• [TASK BRIEF]
In the article below on shifting COVID-19 symptoms, list every new subvariant named as arising while the omicron BA.5 strain declined.

━━ EXTRACT

Africa Defense Forum
ADF is a professional military magazine published quarterly by U.S. Africa Command to provide an international forum for African security professionals. ADF covers topics such as counter terrorism strategies, security and defense operations, transnational crime, and all other issues affecting peace, stability, and good governance on the African continent.

COVID-19 Symptoms Shift to Upper Respiratory Tract

ADF STAFF

Since the appearance of COVID-19 nearly three years ago, the loss of smell has been a reliable indicator that someone is infected. But new research suggests that may no longer be the case.

According to United Kingdom-based Zoe Health Study, more recent COVID-19 infections have come with a sore throat, nasal congestion and a persistent cough. Losing the sense of smell has fallen down the list from its one-time position at the top, according to the study.

Experts see the shift in symptoms as part of the continuing evolution of the coronavirus that causes COVID-19.

“This may be our new baseline,” Dr. Ulysses Wu, chief epidemiologist at Hartford HealthCare in the U.S. state of Connecticut, said in a press statement.

The delta variant, which appeared in mid-2021, attacked cells deep in patients’ lungs, making it difficult to fight and leading to a high number of intensive-care admissions and fatalities around the world. By contrast, the omicron variant, which appeared in late 2021 and has spun off multiple subvariants, continues to focus on the upper respiratory tracts — the nose, sinuses, and throats — of those who get infected.

After becoming the dominant subvariant worldwide, the omicron BA.5 strain has declined from 99% of new cases to about 66% as a collection of new subvariants arise, including BA.4.6, BQ.1, BQ.1.1 and BF.7 — all of which are variations of omicron BA.4 or BA.5, according to the U.S. Centers for Disease Control and Prevention.

Researchers remain alert to new strains of COVID-19 that could pose new risk of fatal infections. One of those, known as XBC, is a hybrid of delta and omicron.

“In the more recent cases of COVID, which, again, are these newer variants, there’s a few things that I noticed,” Dr. Dr. Allison Arwady, commissioner of the Chicago Department of Public Health, told a local news station. “First of all, the biggest one is that people are so much less likely to get seriously ill. And that means that the immune system is better at being able to protect against that severe illness.”

Although COVID-19 symptoms have become less severe than earlier variants of the virus, health experts warn that there is no guarantee that symptoms will stay that way. Every new infection creates an opportunity for new subvariants and hybrids to develop, many of them with superior abilities to spread.

For that reason, the World Health Organization (WHO) and the Africa Centres for Disease Control and Prevention continue to urge people to take precautions such as wearing masks in crowded spaces.

“We’re in a much better place than we were,” Dr. Mike Ryan, the WHO’s executive director of heath emergency programs, said during a recent news conference. “But that doesn’t mean we should become complacent.”

━━━━
━━ EXTRACTED ENTRIES

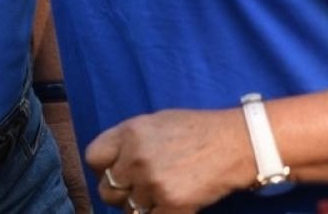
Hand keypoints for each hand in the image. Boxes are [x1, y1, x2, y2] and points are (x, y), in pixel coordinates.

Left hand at [87, 108, 251, 212]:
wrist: (234, 144)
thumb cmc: (196, 131)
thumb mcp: (154, 122)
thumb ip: (128, 141)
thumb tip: (112, 163)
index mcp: (128, 133)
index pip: (93, 158)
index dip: (102, 168)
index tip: (115, 172)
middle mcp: (135, 158)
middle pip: (107, 189)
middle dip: (120, 192)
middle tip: (137, 190)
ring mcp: (153, 183)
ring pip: (128, 209)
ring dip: (140, 207)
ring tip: (158, 196)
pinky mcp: (172, 204)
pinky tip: (169, 206)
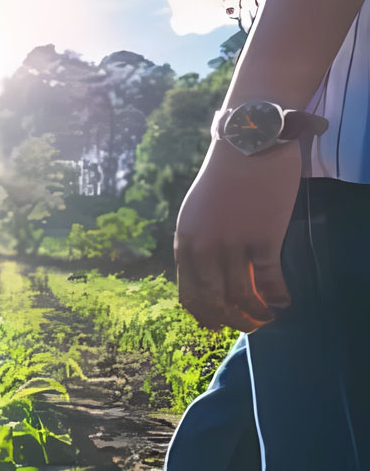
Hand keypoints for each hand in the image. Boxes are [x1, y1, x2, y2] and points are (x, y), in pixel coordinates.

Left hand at [174, 138, 299, 331]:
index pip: (190, 294)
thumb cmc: (225, 177)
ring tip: (267, 318)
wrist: (249, 143)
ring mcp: (232, 244)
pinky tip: (285, 303)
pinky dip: (277, 298)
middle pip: (215, 302)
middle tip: (248, 327)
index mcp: (184, 243)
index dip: (204, 315)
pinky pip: (268, 281)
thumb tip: (209, 275)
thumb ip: (198, 243)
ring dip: (255, 315)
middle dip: (231, 321)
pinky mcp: (263, 237)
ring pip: (241, 297)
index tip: (216, 327)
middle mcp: (203, 248)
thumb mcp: (196, 213)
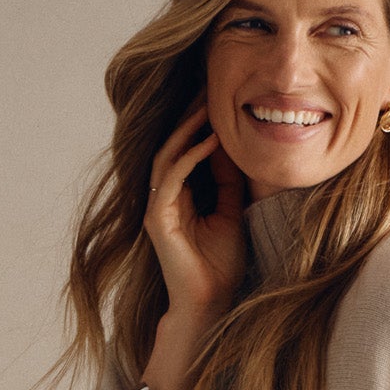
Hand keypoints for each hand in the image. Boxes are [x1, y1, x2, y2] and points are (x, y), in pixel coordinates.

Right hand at [142, 98, 247, 323]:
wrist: (210, 304)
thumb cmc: (221, 266)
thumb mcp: (231, 213)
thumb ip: (228, 182)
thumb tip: (232, 146)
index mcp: (180, 197)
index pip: (185, 150)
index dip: (199, 124)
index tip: (218, 98)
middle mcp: (164, 198)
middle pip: (172, 145)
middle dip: (190, 115)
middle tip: (208, 86)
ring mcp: (158, 207)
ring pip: (168, 155)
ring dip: (188, 128)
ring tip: (209, 104)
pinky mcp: (158, 218)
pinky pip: (173, 176)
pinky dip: (191, 155)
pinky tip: (212, 140)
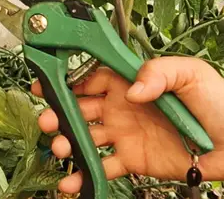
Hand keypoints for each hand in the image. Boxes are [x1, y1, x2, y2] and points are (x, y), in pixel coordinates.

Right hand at [31, 57, 223, 193]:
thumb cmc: (219, 103)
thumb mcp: (191, 74)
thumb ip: (159, 71)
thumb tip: (132, 90)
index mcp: (130, 83)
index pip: (90, 78)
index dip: (66, 80)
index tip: (46, 83)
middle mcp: (121, 107)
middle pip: (80, 108)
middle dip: (58, 113)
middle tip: (47, 121)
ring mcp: (124, 134)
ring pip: (85, 137)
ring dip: (67, 142)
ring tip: (60, 149)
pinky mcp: (131, 159)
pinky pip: (102, 166)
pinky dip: (84, 175)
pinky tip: (71, 181)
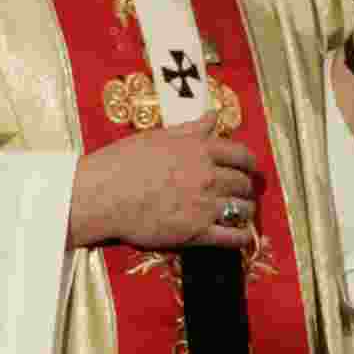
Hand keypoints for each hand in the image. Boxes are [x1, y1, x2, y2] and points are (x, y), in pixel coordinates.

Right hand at [68, 113, 259, 250]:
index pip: (241, 155)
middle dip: (246, 188)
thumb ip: (192, 129)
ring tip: (240, 213)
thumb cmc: (124, 161)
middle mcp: (208, 176)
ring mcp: (204, 206)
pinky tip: (241, 236)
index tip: (250, 169)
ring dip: (245, 211)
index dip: (250, 163)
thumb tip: (213, 116)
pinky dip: (242, 237)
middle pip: (244, 183)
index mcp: (200, 149)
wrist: (104, 195)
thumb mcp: (159, 137)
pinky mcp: (196, 233)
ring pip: (243, 209)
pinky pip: (233, 238)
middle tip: (242, 192)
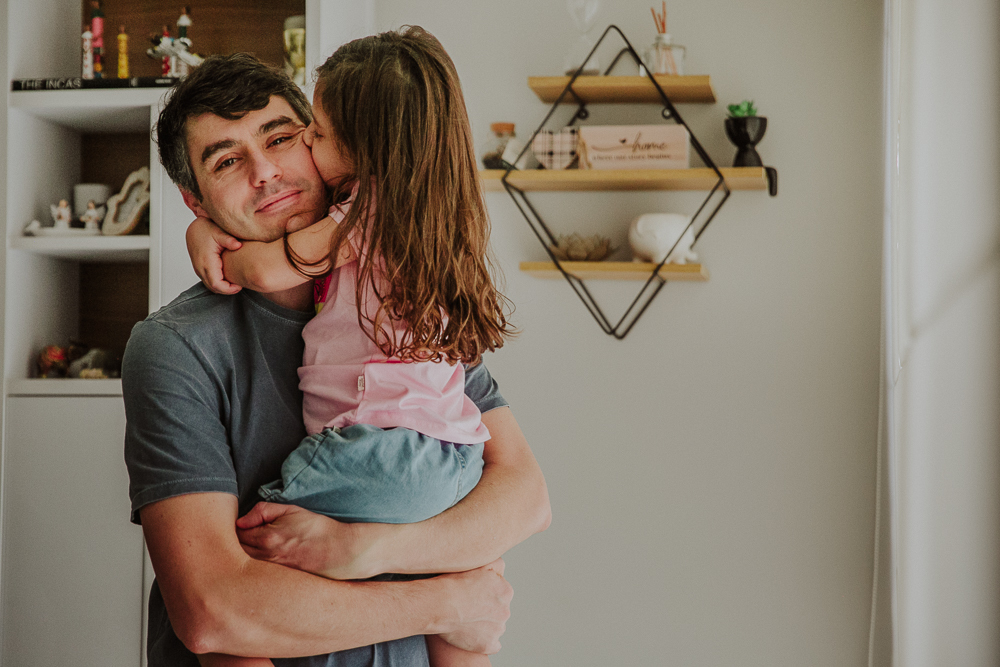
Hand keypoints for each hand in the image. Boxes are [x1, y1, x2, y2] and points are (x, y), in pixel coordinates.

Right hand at [186, 216, 242, 293]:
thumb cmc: (206, 229)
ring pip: (211, 286)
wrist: (194, 228)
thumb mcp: (219, 232)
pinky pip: (209, 281)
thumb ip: (229, 240)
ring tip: (236, 283)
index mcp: (206, 262)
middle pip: (214, 288)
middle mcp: (201, 268)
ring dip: (223, 288)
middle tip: (241, 285)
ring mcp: (199, 270)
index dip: (228, 289)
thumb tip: (238, 245)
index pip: (216, 284)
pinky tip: (229, 279)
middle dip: (228, 290)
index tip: (240, 286)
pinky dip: (219, 284)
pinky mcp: (200, 269)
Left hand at [236, 502, 388, 579]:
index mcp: (267, 538)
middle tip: (227, 541)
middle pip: (233, 554)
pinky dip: (247, 573)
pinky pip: (254, 578)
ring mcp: (271, 573)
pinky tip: (248, 569)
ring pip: (241, 569)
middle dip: (228, 547)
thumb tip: (240, 521)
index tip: (231, 527)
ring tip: (236, 555)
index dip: (230, 530)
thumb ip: (263, 511)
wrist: (340, 552)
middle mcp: (266, 558)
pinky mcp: (277, 582)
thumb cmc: (317, 529)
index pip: (235, 535)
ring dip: (235, 561)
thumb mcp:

━━━━

• [TASK SOLUTION]
BA.4.6, BQ.1, BQ.1.1, BF.7